The option `-experimental-path-deps` has been available as a hidden, proof-of-concept feature inside the official Frama-C distribution roughly since the Valgrind blog post was published in 2010.

I re-implemented the analysis of memory accesses dependencies analysis demonstrated here as `-experimental-mem-deps`. It has been available since Frama-C version Oxygen.

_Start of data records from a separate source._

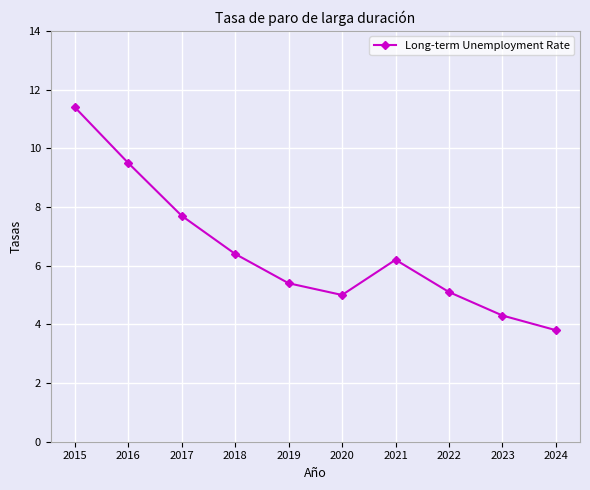

How many series are shown in this chart?

1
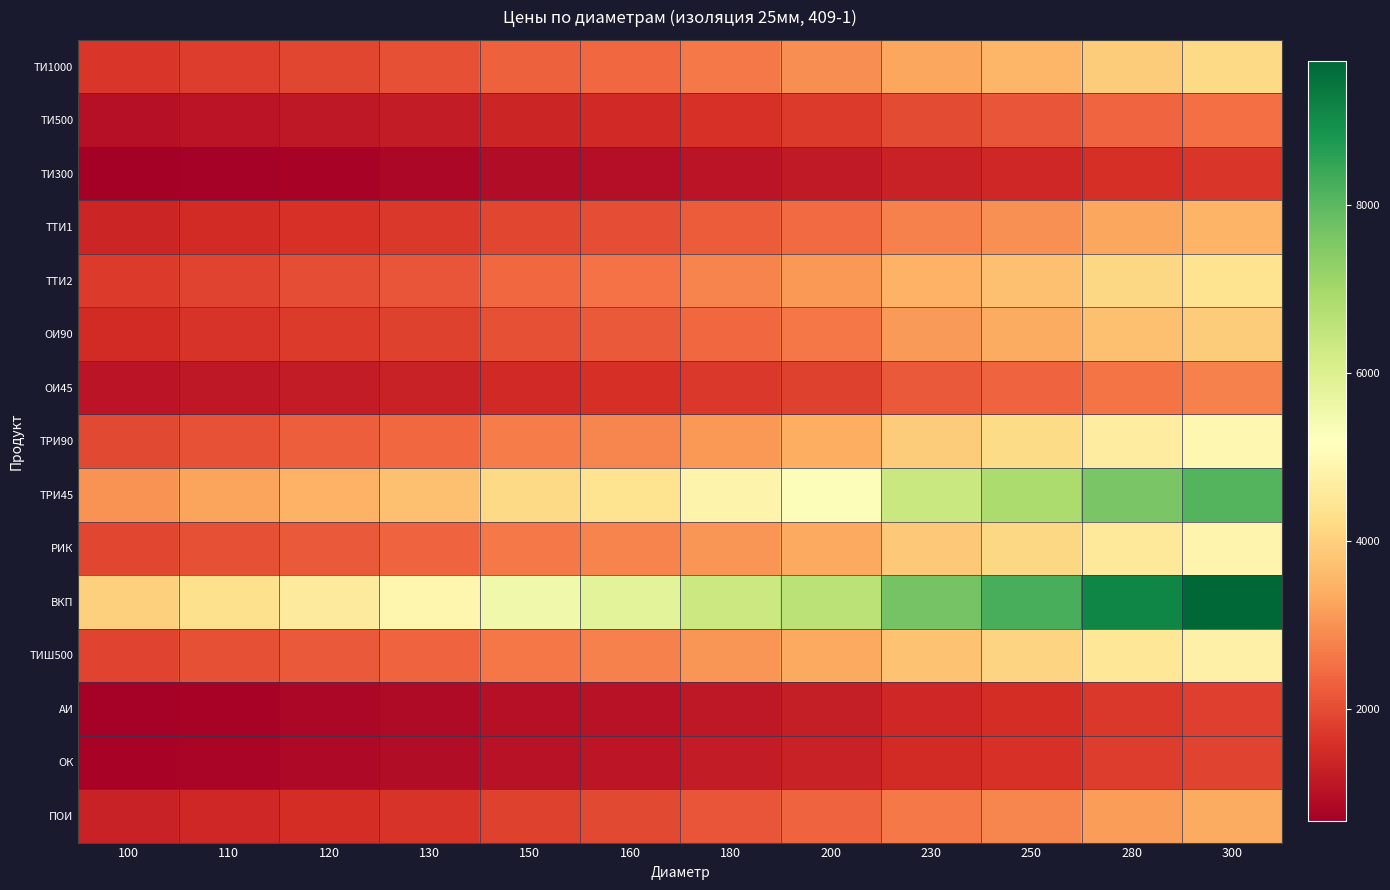

How many distinct data groups are displayed?

15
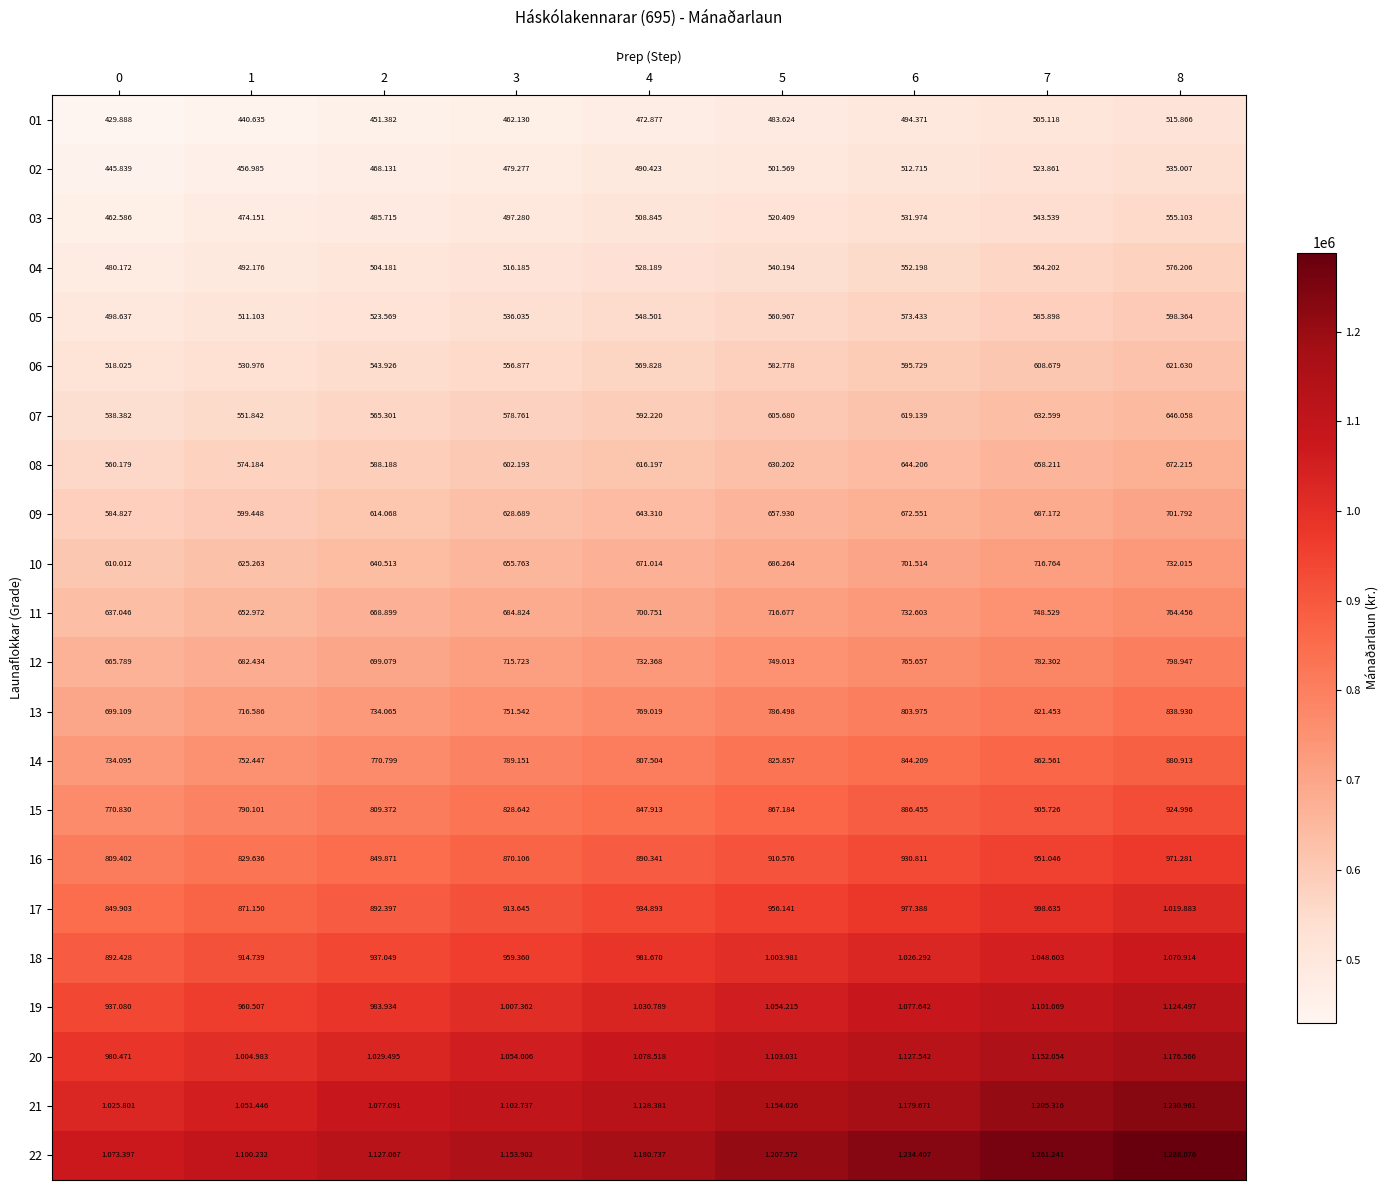

How many 13 values are between 734065 and 803975?

5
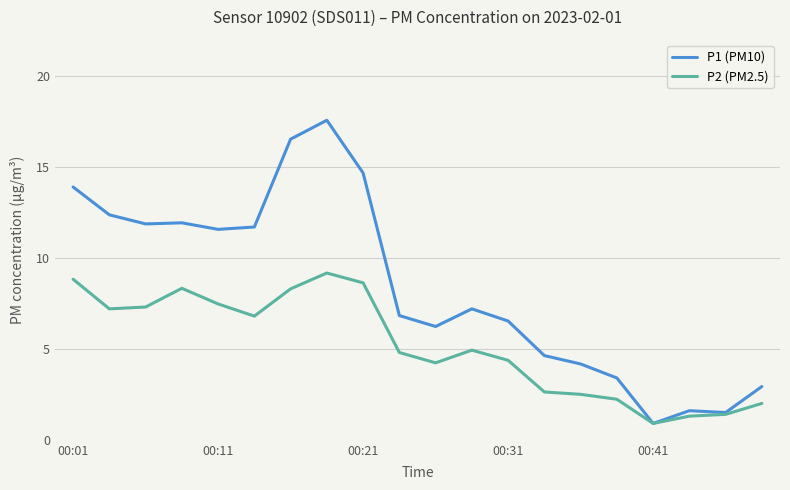

What is the difference between the second highest and second lowest values in the P2 (PM2.5) series?

7.5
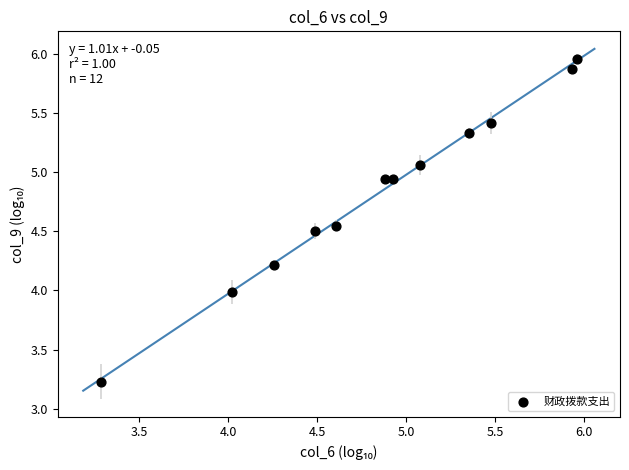

What is the average Y value?

4.8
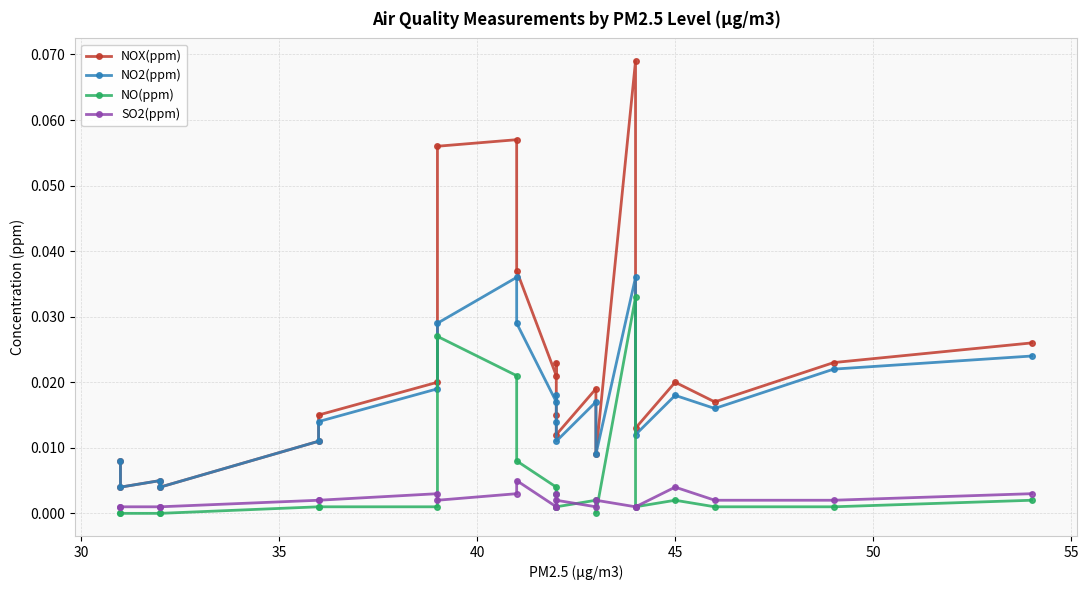

Reading left to right, list all the values displayed in this chart.

NOX(ppm): 0.0	0.0	0.0	0.0	0.0	0.0	0.0	0.1	0.1	0.0	0.0	0.0	0.0	0.0	0.0	0.0	0.1	0.0	0.0	0.0	0.0	0.0
NO2(ppm): 0.0	0.0	0.0	0.0	0.0	0.0	0.0	0.0	0.0	0.0	0.0	0.0	0.0	0.0	0.0	0.0	0.0	0.0	0.0	0.0	0.0	0.0
NO(ppm): 0.0	0.0	0.0	0.0	0.0	0.0	0.0	0.0	0.0	0.0	0.0	0.0	0.0	0.0	0.0	0.0	0.0	0.0	0.0	0.0	0.0	0.0
SO2(ppm): 0.0	0.0	0.0	0.0	0.0	0.0	0.0	0.0	0.0	0.0	0.0	0.0	0.0	0.0	0.0	0.0	0.0	0.0	0.0	0.0	0.0	0.0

Note that the feature was very lightly tested. The new option `-experimental-mem-deps` was written in 45 minutes and the examples in this post are the only testing it received. If you feel that automatic analyses such as these are too automatic (they don't force you to write invariants for loops in the target code, for instance), you can instead spend your time usefully by devising test suites to make sure they work as intended in all cases.

## Conclusion

One must be careful with a posteriori studies. There are plenty of bugs for which, once they have been pointed out, it is tempting to say "hey, I could have found it with this or that static analysis tool! My tool finds these bugs. Everyone is so stupid not to be using it". The point is that, much like a dowser being tested, you only found the bug with your tool when someone else had told you where it was. Had you tried to find it before being told, perhaps you would have given up right in the setup phase, or you would have had so many false positives to review that you would never have gotten round to the bug, or you would have gotten round to it but would have dismissed it quickly as another false positive.

So I want to make it absolutely clear that I am not saying that the AES implementation conveniently posted in the mailing list should have been checked with Frama-C when it was written. This is a causal impossibility. However, timing attacks are a recognized family of attacks now, and cryptographic functions analyze rather well (based on experiments with AES and Skein), so Frama-C is definitely a tool that can be used nowadays to verify that new cryptographic functions are being implemented according to the state of the art.

This blog post owes to Adam Langley for describing the method in the context of Valgrind, to Manuel Bernardo Barbosa and his students for courageously writing the first version of the array indices dependencies analysis (which I am sure took them more than 45 minutes) and applying it, and to 罗婷 for posting on frama-c-discuss a version of AES that was ready to analyze.